When the Risk Standards Working Group issued 20 new standards in 1996 to address risk for pension executives and money managers, nobody had thought about "Spitzer risk."
The risk of running afoul of a tougher regulatory environment — symbolized by New York Attorney General Eliot Spitzer's pursuit of illegal trading practices of mutual funds and bid-rigging by insurance brokers — is now high on the list of potential pitfalls for financial executives.
But that's not the only risk missing from the risk group's early list. Among other current hot buttons:
• The growth of hedge funds is affecting market behavior in unforeseen ways, including their heavy use of leverage and complex investment strategies.
• Increased use of derivatives, such as interest rate swaps and futures, is raising concerns that many pension funds don't fully understand the risks and costs involved with these instruments.
• Accounting issues, such as how to fairly price securities, have surfaced.

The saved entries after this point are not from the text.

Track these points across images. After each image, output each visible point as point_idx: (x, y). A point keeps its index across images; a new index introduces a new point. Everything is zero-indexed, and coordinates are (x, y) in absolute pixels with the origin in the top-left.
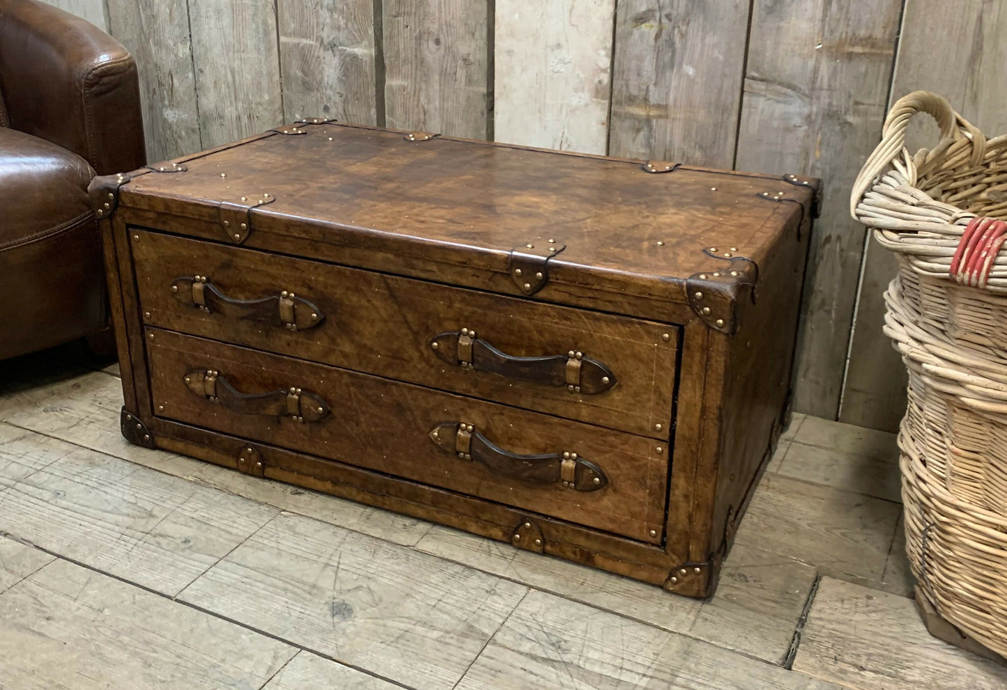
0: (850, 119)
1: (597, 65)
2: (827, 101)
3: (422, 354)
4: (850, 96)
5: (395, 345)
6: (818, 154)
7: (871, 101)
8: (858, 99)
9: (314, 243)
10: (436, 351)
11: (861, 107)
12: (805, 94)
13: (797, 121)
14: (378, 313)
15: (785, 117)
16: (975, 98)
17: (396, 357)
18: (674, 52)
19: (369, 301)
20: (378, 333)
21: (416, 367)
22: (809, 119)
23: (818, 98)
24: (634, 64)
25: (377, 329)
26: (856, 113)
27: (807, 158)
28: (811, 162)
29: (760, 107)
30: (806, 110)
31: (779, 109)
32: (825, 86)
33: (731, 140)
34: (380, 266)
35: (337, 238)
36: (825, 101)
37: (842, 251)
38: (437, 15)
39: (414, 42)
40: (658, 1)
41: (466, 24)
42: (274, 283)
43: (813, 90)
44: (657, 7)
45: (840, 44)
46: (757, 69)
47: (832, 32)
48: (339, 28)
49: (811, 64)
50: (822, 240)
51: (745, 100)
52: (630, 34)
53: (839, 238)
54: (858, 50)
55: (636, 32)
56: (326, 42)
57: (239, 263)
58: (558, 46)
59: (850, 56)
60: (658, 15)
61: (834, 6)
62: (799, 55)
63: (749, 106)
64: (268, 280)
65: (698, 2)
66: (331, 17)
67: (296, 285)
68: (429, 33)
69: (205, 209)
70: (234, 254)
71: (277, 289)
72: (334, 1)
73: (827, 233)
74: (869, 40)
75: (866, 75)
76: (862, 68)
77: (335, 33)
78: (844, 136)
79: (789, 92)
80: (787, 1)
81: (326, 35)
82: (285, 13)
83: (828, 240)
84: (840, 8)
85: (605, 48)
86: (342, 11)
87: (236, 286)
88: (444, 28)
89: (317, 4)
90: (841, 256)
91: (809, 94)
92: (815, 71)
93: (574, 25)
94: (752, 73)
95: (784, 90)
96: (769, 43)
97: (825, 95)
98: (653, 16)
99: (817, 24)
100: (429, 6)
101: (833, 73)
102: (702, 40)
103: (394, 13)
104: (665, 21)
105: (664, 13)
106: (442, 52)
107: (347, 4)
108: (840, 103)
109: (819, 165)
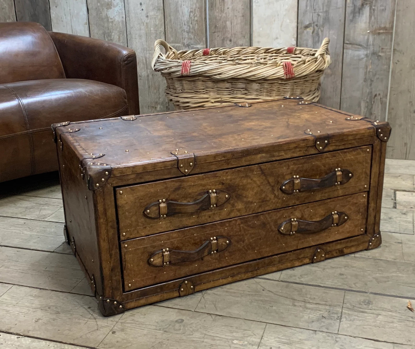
0: (380, 54)
1: (291, 44)
2: (373, 49)
4: (380, 47)
5: (263, 196)
6: (370, 67)
7: (387, 48)
8: (383, 47)
11: (384, 50)
12: (365, 47)
13: (363, 56)
14: (256, 183)
15: (359, 56)
17: (263, 201)
18: (319, 37)
19: (252, 180)
20: (255, 193)
22: (367, 56)
23: (369, 48)
24: (305, 42)
26: (382, 52)
27: (367, 68)
28: (368, 70)
29: (350, 53)
30: (365, 53)
31: (357, 53)
32: (371, 44)
33: (341, 64)
36: (372, 48)
37: (381, 98)
38: (230, 31)
39: (221, 41)
40: (313, 20)
41: (242, 34)
42: (204, 188)
43: (367, 45)
44: (312, 22)
45: (376, 30)
46: (348, 41)
47: (372, 26)
48: (191, 39)
49: (366, 37)
50: (373, 96)
51: (345, 51)
52: (303, 32)
53: (379, 94)
54: (382, 31)
55: (305, 32)
56: (185, 44)
57: (185, 184)
58: (277, 38)
59: (379, 34)
60: (313, 25)
61: (373, 18)
62: (362, 35)
63: (346, 53)
64: (201, 188)
65: (327, 20)
66: (188, 35)
67: (216, 185)
68: (227, 38)
69: (169, 163)
70: (183, 181)
71: (205, 191)
72: (189, 29)
73: (375, 94)
74: (385, 28)
75: (384, 39)
76: (383, 37)
77: (190, 41)
78: (379, 60)
79: (360, 47)
80: (357, 17)
81: (186, 42)
82: (169, 35)
83: (376, 95)
84: (375, 18)
85: (294, 38)
86: (193, 33)
87: (183, 197)
88: (233, 35)
89: (182, 31)
90: (381, 101)
91: (367, 47)
92: (368, 39)
93: (282, 31)
94: (346, 42)
95: (358, 47)
96: (352, 31)
97: (371, 47)
98: (311, 26)
99: (368, 24)
100: (227, 28)
101: (374, 40)
102: (329, 32)
103: (213, 32)
104: (315, 27)
105: (315, 24)
106: (232, 44)
107: (195, 30)
108: (377, 49)
109: (371, 70)
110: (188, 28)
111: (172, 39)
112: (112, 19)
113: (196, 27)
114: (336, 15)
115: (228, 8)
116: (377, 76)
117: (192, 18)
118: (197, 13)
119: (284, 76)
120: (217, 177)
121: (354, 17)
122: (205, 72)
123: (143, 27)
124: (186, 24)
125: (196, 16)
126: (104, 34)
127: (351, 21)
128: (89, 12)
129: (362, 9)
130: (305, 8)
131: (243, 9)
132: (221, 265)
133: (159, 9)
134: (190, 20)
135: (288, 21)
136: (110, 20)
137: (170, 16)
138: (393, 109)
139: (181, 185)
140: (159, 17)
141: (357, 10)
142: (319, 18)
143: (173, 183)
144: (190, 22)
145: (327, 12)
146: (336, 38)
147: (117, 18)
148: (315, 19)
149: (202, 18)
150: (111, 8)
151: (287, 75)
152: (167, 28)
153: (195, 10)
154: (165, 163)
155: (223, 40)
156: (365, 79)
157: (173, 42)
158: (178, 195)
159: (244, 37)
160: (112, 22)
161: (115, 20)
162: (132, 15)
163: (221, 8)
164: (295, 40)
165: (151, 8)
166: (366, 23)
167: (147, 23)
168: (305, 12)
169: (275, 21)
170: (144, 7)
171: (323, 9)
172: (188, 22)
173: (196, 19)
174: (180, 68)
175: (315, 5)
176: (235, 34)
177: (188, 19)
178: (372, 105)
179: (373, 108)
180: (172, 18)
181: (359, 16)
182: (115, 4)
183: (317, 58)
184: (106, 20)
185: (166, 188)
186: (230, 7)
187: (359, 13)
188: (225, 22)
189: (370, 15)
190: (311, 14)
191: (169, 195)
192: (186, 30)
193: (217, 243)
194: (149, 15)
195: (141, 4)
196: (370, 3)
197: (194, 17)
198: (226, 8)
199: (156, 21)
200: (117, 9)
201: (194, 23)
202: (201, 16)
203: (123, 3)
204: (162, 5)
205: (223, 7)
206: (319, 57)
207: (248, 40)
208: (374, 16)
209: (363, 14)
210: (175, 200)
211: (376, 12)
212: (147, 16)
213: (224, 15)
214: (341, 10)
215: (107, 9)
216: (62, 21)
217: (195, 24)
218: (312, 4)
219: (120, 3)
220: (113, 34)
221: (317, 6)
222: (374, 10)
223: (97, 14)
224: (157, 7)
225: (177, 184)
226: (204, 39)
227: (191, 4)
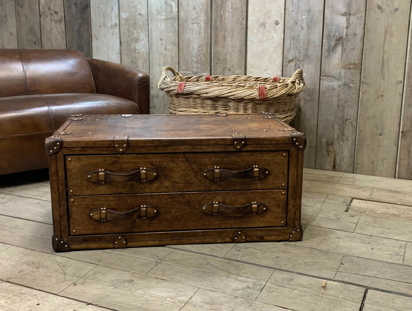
0: (351, 85)
1: (278, 74)
2: (344, 81)
3: (199, 179)
4: (350, 79)
5: (188, 179)
6: (342, 95)
7: (356, 80)
8: (352, 80)
9: (156, 147)
10: (205, 177)
11: (354, 82)
13: (336, 86)
14: (181, 168)
15: (333, 86)
16: (384, 77)
17: (188, 183)
19: (177, 164)
20: (181, 175)
21: (196, 185)
22: (339, 86)
23: (341, 80)
24: (288, 74)
25: (180, 174)
26: (352, 83)
27: (339, 97)
28: (341, 98)
29: (325, 83)
30: (338, 83)
31: (331, 83)
32: (343, 77)
33: (318, 93)
34: (182, 151)
35: (166, 143)
37: (351, 122)
38: (230, 63)
39: (222, 71)
40: (295, 56)
41: (238, 65)
42: (136, 165)
43: (340, 78)
44: (295, 58)
45: (346, 65)
46: (324, 73)
47: (344, 62)
48: (199, 68)
49: (339, 71)
50: (345, 120)
51: (321, 81)
52: (287, 65)
53: (350, 119)
54: (351, 66)
55: (289, 65)
56: (194, 72)
57: (121, 160)
58: (266, 70)
59: (349, 68)
60: (295, 60)
61: (344, 55)
62: (336, 69)
63: (322, 83)
64: (134, 165)
65: (307, 56)
66: (196, 65)
67: (146, 164)
68: (227, 68)
69: (107, 142)
70: (119, 158)
71: (138, 168)
72: (198, 61)
73: (347, 118)
74: (354, 64)
75: (354, 73)
76: (353, 71)
77: (197, 69)
78: (350, 90)
79: (333, 79)
80: (331, 54)
81: (195, 70)
82: (182, 64)
83: (347, 120)
84: (346, 56)
85: (280, 70)
86: (200, 63)
87: (118, 170)
88: (232, 66)
89: (192, 61)
90: (351, 124)
91: (339, 79)
92: (340, 73)
93: (271, 64)
94: (322, 74)
95: (332, 78)
96: (327, 66)
97: (343, 79)
98: (294, 60)
99: (340, 60)
100: (227, 60)
101: (345, 73)
102: (308, 66)
103: (216, 63)
104: (297, 61)
105: (297, 59)
106: (231, 73)
107: (202, 61)
108: (347, 81)
109: (343, 98)
110: (197, 59)
111: (184, 68)
112: (138, 50)
113: (203, 59)
114: (315, 52)
115: (228, 45)
116: (348, 103)
117: (200, 51)
118: (205, 48)
119: (257, 97)
120: (148, 158)
121: (329, 54)
122: (196, 91)
123: (162, 58)
124: (195, 56)
125: (203, 50)
126: (132, 62)
127: (327, 57)
128: (122, 44)
129: (335, 48)
130: (289, 46)
131: (240, 45)
132: (150, 229)
133: (175, 44)
134: (199, 53)
135: (276, 56)
136: (137, 51)
137: (183, 50)
138: (361, 131)
139: (117, 161)
140: (175, 50)
141: (331, 48)
142: (300, 54)
143: (111, 158)
144: (199, 55)
145: (307, 50)
146: (314, 70)
147: (143, 50)
148: (297, 55)
149: (208, 52)
150: (138, 42)
151: (260, 96)
152: (181, 59)
153: (203, 45)
154: (104, 142)
155: (224, 70)
156: (338, 105)
157: (184, 70)
158: (114, 167)
159: (240, 68)
160: (139, 53)
161: (141, 52)
162: (154, 48)
163: (223, 44)
164: (280, 72)
165: (169, 43)
166: (338, 59)
167: (165, 55)
168: (289, 49)
169: (265, 56)
170: (163, 42)
171: (304, 47)
172: (197, 55)
173: (203, 52)
174: (177, 88)
175: (297, 43)
176: (233, 65)
177: (197, 52)
178: (344, 127)
179: (345, 130)
180: (185, 51)
181: (333, 54)
182: (142, 39)
183: (288, 84)
184: (134, 51)
185: (105, 161)
186: (230, 44)
187: (333, 51)
188: (226, 55)
189: (342, 53)
190: (294, 51)
191: (108, 167)
192: (195, 61)
193: (146, 211)
194: (167, 48)
195: (161, 40)
196: (342, 44)
197: (202, 51)
198: (227, 44)
199: (172, 53)
200: (143, 42)
201: (201, 55)
202: (207, 50)
203: (148, 39)
204: (177, 41)
205: (224, 44)
206: (290, 83)
207: (243, 70)
208: (345, 53)
209: (336, 52)
210: (112, 172)
211: (347, 50)
212: (166, 49)
213: (225, 50)
214: (318, 48)
215: (136, 42)
216: (101, 51)
217: (202, 57)
218: (295, 43)
219: (145, 38)
220: (139, 62)
221: (299, 44)
222: (345, 49)
223: (128, 46)
224: (174, 42)
225: (114, 159)
226: (209, 68)
227: (200, 41)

• Reputation risk is leading many pension executives to articulate carefully defined investment policies and documents.
• Broad market risk is making investors wary of a massive market correction, like what happened when the technology-stock bubble burst in 2000.
When the Risk Standards Working Group, an ad hoc group comprising pension executives, money managers and risk experts, issued their 1996 report titled "Risk Standards for Institutional Investment Managers and Institutional Investors," they had more basic issues to address. The group was created in response to the 1994 mortgage-securities blowup involving the disastrous arbitrage bet on interest rates by Askin Capital Management and Orange County, Calif., that resulted in a $1.5 billion loss.
The Risk Standards Working Group identified 20 basic risk standards in three broad areas they believed plan sponsors and money managers needed to focus on: management, measurement and oversight.
The management area included acknowledging fiduciary responsibility; implementingapproved written policies; and ensuring independent risk oversight and adequate checks and balances. Performance measurement standards addressed issues such as valuation reconciliation and risk measurement. Oversight included comparing money manager strategies with compensation and actual investments, and an independent review of methodologies, models and systems.
Since then, some of the biggest money managers and pension funds have created risk management positions focused on portfolio management and operational risk. Some of the pension plans that have increased their risk management capabilities include the Illinois State Board of Investments, Chicago; the New York City Employees Retirement System; the defined benefit plan of International Paper, Inc., Stamford, Conn.; and the Ohio Police & Fire Pension Fund, Columbus.
Robert Hunkeler, vice president of investments at International Paper, said the company is hiring a director of alternative investments, a new position, to oversee its hedge fund and derivatives portfolio, with a specific focus on portfolio risk management. "The bottom line is, we at the plan sponsor level don't know as much as we should know," he said.